Monday, December 13, 2010

Our Economy at the Brink

Not really, but the potential is there, either for real growth (which we had little of in the past two years), or a real slide into a second dip, next year. On the other hand, we seem to have a knack for choosing the route in between. Payrolls, factory orders and the stock market seem to agree on nothing.

If you ignore the temporary jobs for the Christmas shopping season, there has been a loss of both jobs as a whole and factory jobs for the past several months.

Congress continues to debate whether to raise taxes or not, and I don't think, in the long run, they will go up. But if they do, we will slide into another recessionary dip, possibly lasting a couple of years. If the renew the "Bush era tax cuts," we will continue to drive forward into a better economy. But how much better is anyone's guess. A lot of that has to do with how much of Obamacare can be killed off, and whether of not the carbon tax monster can be killed dead.

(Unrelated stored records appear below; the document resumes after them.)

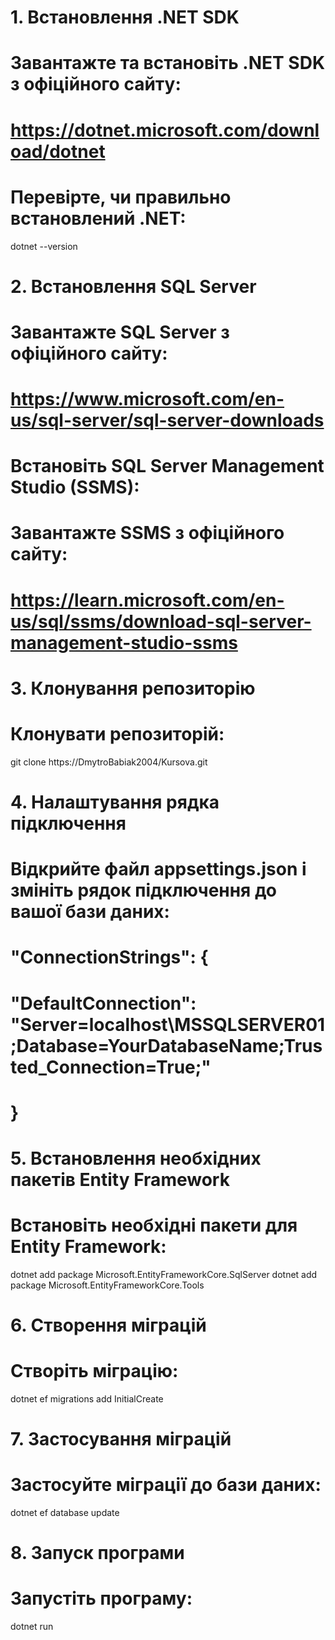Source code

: # 1. Встановлення .NET SDK
# Завантажте та встановіть .NET SDK з офіційного сайту:
# https://dotnet.microsoft.com/download/dotnet

# Перевірте, чи правильно встановлений .NET:
dotnet --version

# 2. Встановлення SQL Server
# Завантажте SQL Server з офіційного сайту:
# https://www.microsoft.com/en-us/sql-server/sql-server-downloads

# Встановіть SQL Server Management Studio (SSMS):
# Завантажте SSMS з офіційного сайту:
# https://learn.microsoft.com/en-us/sql/ssms/download-sql-server-management-studio-ssms

# 3. Клонування репозиторію
# Клонувати репозиторій:
git clone https://DmytroBabiak2004/Kursova.git

# 4. Налаштування рядка підключення
# Відкрийте файл appsettings.json і змініть рядок підключення до вашої бази даних:
# "ConnectionStrings": {
#   "DefaultConnection": "Server=localhost\\MSSQLSERVER01;Database=YourDatabaseName;Trusted_Connection=True;"
# }

# 5. Встановлення необхідних пакетів Entity Framework
# Встановіть необхідні пакети для Entity Framework:
dotnet add package Microsoft.EntityFrameworkCore.SqlServer
dotnet add package Microsoft.EntityFrameworkCore.Tools

# 6. Створення міграцій
# Створіть міграцію:
dotnet ef migrations add InitialCreate

# 7. Застосування міграцій
# Застосуйте міграції до бази даних:
dotnet ef database update

# 8. Запуск програми
# Запустіть програму:
dotnet run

Gas prices have begun to rise in December. I believe the era of a price drop each winter is gone. China is now a major price driver in the gas and oil markets. And in all other commodity markets as well. Coal, Copper, Food, Gold, Iron, Silver.

Bernanke thinks it will take years, maybe five years, to recover to a "normal" unemployment rate, and thinks the threat of inflation is overblown. I think he is very much an optimist. My thoughts are much more along the lines of Tom Dennen, who bills himself as a Paranoid Historian.

The dollar continues to weaken, although it has leveled off for the past few days. The government insists there is no inflation, but the price of energy and food have been going up for more than a year. I have some news for the government. Prices going up are a sure sign of inflation. Just because you can juggle the numbers to count out all the factors that go up doesn't mean they go away.

This coming year might be more than interesting.